OrioleDB also supports block-level undo records. The block-level undo records are the changes applied to the whole page.
The diagram below gives an example of a compact block-level undo record. Here the data pages contains tuples t1, t2 and t5. However, a page image in the undo log contains tuples t1, t2, t3, and t4. That means, when tuples t3 and t4 were deleted, we lacked space for a new tuple t5. In order to do this, we made a compaction first. Therefore, we issue a page-level undo record and erase tuples t3 and t4 to fit t5.
OrioleDB has three types of block-level undo records:
- Compact undo record: one data page references one undo page image,
- Split undo record: two data pages reference one undo page image,
- Merge undo record: one data page references two undo page images.
OrioleDB uses both circular buffers and block buffers for accessing the undo log. See undo log storage for details.
Row-level WAL
OrioleDB implements a row-level write-ahead log (WAL) used for both recovery and replication. Row-level WAL requires structurally consistent checkpoints described above. Row-level WAL records include transaction start, row insert, row update, row delete, transaction commit/abort etc. The complete list of OrioleDB's WAL records is given in include/recovery/wal.h header.
OrioleDB table has the following B-trees for its data:
- TOAST tree,
- Primary key tree,
- Secondary keys trees.
TOAST and primary key trees are subjects of WAL-logging, while secondary keys trees aren't. Secondary keys are recovering based on changes in TOAST and primary key.
Since OrioleDB implements fuzzy checkpointing, we require idempotency property here. Checkpointer visits TOAST and primary key before secondary keys. Therefore, secondary keys might have a newer state than TOAST and primary keys in the checkpoint.

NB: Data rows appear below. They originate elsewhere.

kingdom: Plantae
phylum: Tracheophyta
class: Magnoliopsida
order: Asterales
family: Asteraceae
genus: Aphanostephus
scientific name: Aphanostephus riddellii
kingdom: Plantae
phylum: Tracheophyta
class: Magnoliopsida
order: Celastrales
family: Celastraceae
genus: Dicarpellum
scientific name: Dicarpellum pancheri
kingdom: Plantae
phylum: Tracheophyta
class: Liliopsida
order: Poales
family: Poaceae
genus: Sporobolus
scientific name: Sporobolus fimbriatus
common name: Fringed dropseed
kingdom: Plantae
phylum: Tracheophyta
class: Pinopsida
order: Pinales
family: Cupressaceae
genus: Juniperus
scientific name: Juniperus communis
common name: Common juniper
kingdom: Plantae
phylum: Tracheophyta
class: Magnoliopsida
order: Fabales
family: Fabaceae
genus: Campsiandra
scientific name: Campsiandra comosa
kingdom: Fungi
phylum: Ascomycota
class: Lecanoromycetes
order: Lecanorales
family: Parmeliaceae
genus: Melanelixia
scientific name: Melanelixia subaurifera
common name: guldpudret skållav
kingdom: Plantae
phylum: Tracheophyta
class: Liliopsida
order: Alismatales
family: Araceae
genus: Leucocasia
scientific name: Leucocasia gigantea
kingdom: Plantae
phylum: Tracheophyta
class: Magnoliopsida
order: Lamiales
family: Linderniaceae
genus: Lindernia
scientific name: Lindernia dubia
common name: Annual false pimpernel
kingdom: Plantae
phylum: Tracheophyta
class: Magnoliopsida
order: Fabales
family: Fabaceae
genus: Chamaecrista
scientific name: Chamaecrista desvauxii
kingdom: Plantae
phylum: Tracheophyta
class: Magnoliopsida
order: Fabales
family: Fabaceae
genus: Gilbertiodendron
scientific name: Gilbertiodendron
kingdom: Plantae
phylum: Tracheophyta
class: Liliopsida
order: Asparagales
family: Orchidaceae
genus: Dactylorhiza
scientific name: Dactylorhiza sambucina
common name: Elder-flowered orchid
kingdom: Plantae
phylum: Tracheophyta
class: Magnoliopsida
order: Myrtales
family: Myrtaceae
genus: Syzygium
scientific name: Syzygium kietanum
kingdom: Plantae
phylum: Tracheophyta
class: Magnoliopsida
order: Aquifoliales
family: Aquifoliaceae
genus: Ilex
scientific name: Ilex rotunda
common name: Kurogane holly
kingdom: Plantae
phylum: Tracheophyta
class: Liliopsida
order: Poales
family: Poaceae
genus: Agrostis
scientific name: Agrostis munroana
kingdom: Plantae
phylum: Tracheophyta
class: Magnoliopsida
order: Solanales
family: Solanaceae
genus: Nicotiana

Idempotency guarantees that if some changes are applied to secondary keys twice or more, it does not affect the final state.
OrioleDB implements parallel application of WAL records. It launches orioledb.recovery_pool_size number of workers. Each worker is responsible for its own set of primary key values (according to hash value). The startup process distributes row-level WAL records to the queues connected to workers.
Queues might be processed at different paces. In order to evade MVCC anomalies, we assume the transaction to be committed and visible for readers only once all the workers have completed all the pieces of work associated with that transaction.
See the details about OrioleDB's recovery.
System catalog
In OrioleDB, checkpointing, page writing/eviction, and recovery manipulate trees logically. In order to do so, they need to be able to compare tuple keys, calculate tuple lengths, etc. One who performs the routines above needs access to some meta-information. However, we need to do these routines without a fully initialized connection to PostgreSQL database.
In order to resolve this problem, OrioleDB implements "system trees" -- OrioleDB's analog of system catalog with minimal information required to perform the routines. System trees contain information about tables, associated trees, data types etc. See src/catalog/sys_trees.c for details.
Data compression
OrioleDB supports data compression at the block level. In compressed trees, storage pages are compressed with the zstd algorithm. That is, storage pages have variable lengths. Because of this, we have to maintain more complex mechanisms for managing free space in compressed trees.
OrioleDB implements this free space management using two system trees: SYS_TREES_EXTENTS_OFF_LEN, SYS_TREES_EXTENTS_LEN_OFF. Both these trees contain information about free space extents. The first maintains extents sorted by offset, while the second one sorts extents by length then offset. The second tree allows searching for the most appropriate free extent for the new storage block. The first tree is used to find adjacent extents and initiate their join.